Sayın Erdoğan, elini ekonomiden çekmedi.

Eski Merkez Bankası Başkanı, BDDK Başkanı oldu.

TÜİK’in, makyajlı rakam ustalarına, dokunulmadı.

Hâl böyle olunca da;

iktidarın bu girişimi, yine başarısızlıkla sonuçlandı.

Geldiğimiz noktada ise, bizler, milletçe;

daha önce, defalarca izlediğimiz, aynı vasat filmi;

bugün, yeniden izliyoruz…

Yine, değişen bir Merkez Bankası Başkanımız var.

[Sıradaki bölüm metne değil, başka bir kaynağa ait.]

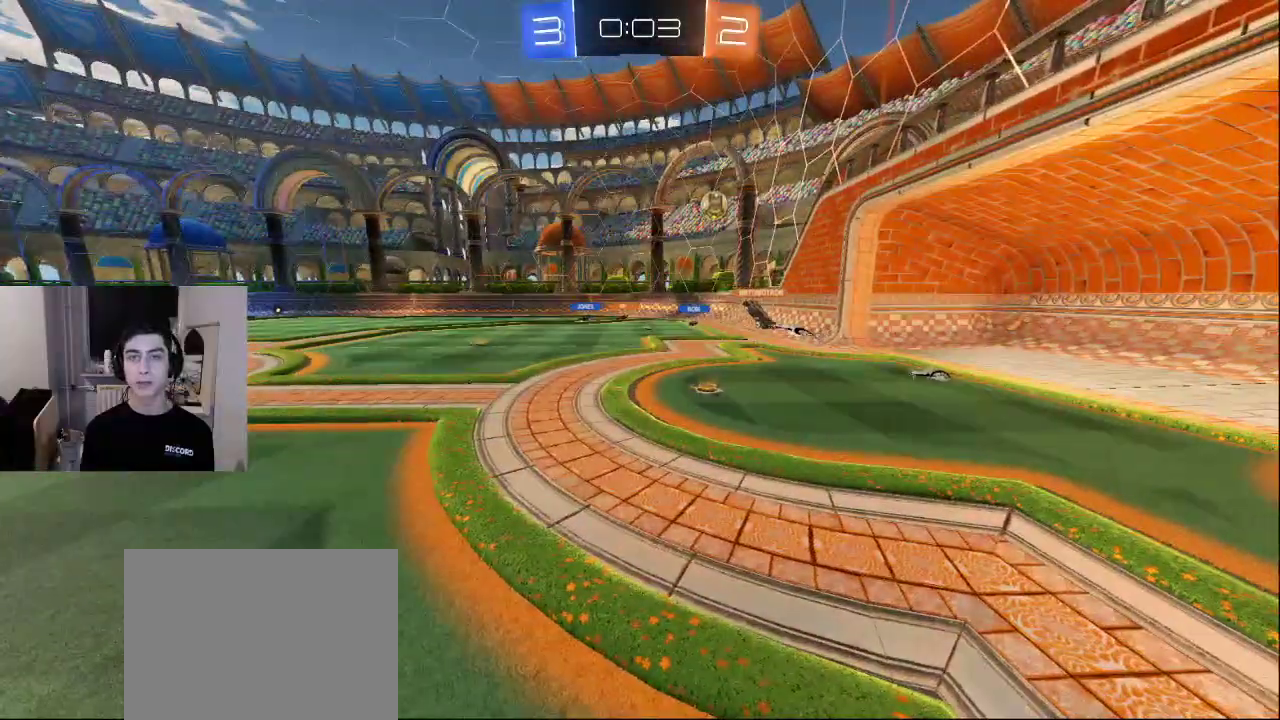
{"buttons": [], "left_stick": "up-right", "right_stick": "center", "events": [[333, "left_stick", "up-right"]]}
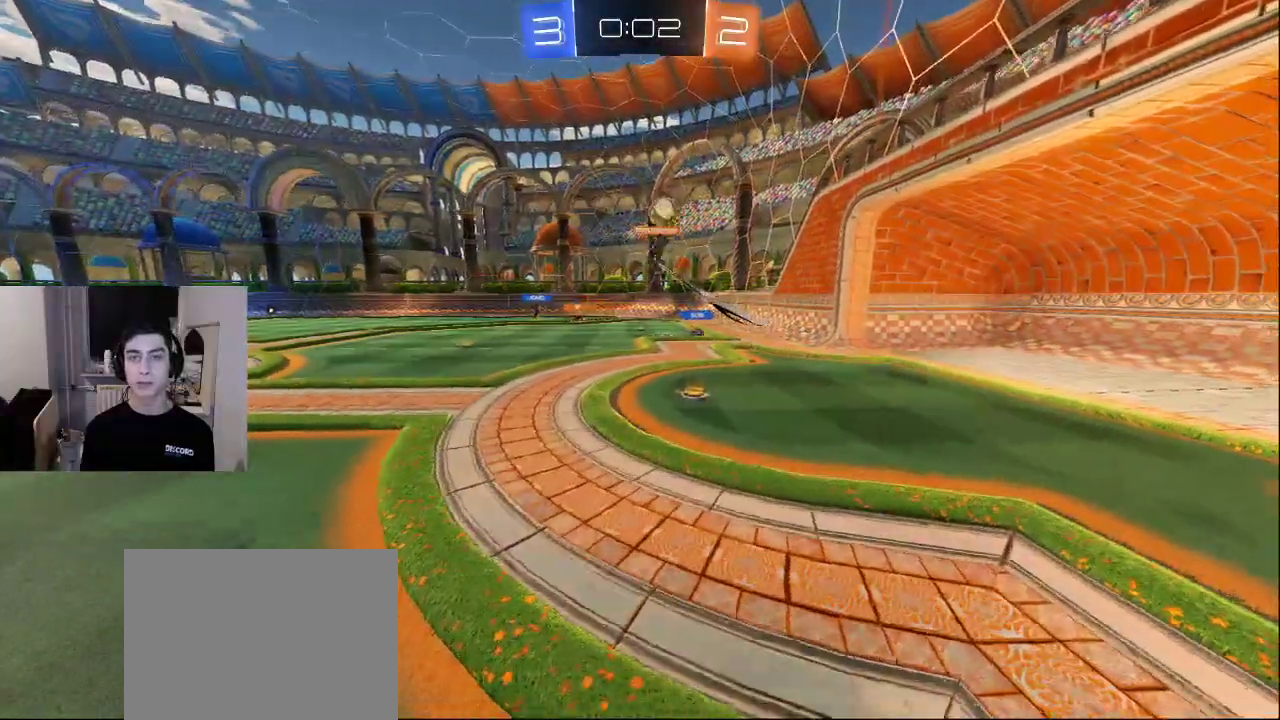
{"buttons": [], "left_stick": "up-right", "right_stick": "center", "events": [[117, "left_stick", "center"], [383, "left_stick", "up-right"]]}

Yine, düşmeyen bir enflasyonumuz var.

Yine, tutmayan hedefler, unutulan sözler, karşılanmayan beklentiler var.

Ve tabii ki, yine;

tüm bu beceriksizliğin, basiretsizliğin ve ciddiyetsizliğin,

yüküsırtına vurulan, cefakar Türk milleti var!

Değerli dava arkadaşlarım;

Diyanet İşleri Başkanlığı, bu yıl;

fıtır sadakasını, 130 lira olarak belirledi…

Üstelik bu 130 lirayı da, asgari sınır olarak gösterdi. 

Biliyorsunuz fitre;

bir kişinin, günlük normal gıda ihtiyacı demektir.

Diyanetin belirlediği rakama göre;

4 kişilik bir aile için, aylık gıda ihtiyacı;

15 bin 600 lira ediyor.

Bu da aslında, diyanetin, Mart ayı için belirlediği,

açlık sınırını gösteriyor.

Yani;

fitre üzerinden, hesap ettiğimizde bile;

açlık sınırı, en düşük emekli maaşının;

tam, 5 bin 600 lira üzerinde…

Yani bugün;

Diyanet İşlerine göre bile;

milyonlarca emeklimiz;

açlık sınırının altında, yaşam mücadelesi veriyor.

Yani;

işine geldiğinde, “Nass’a” sığınan Ak Parti’nin, devri iktidarında;

artık Türkiye’de, emeklinin payına, fitre bile düşmüyor!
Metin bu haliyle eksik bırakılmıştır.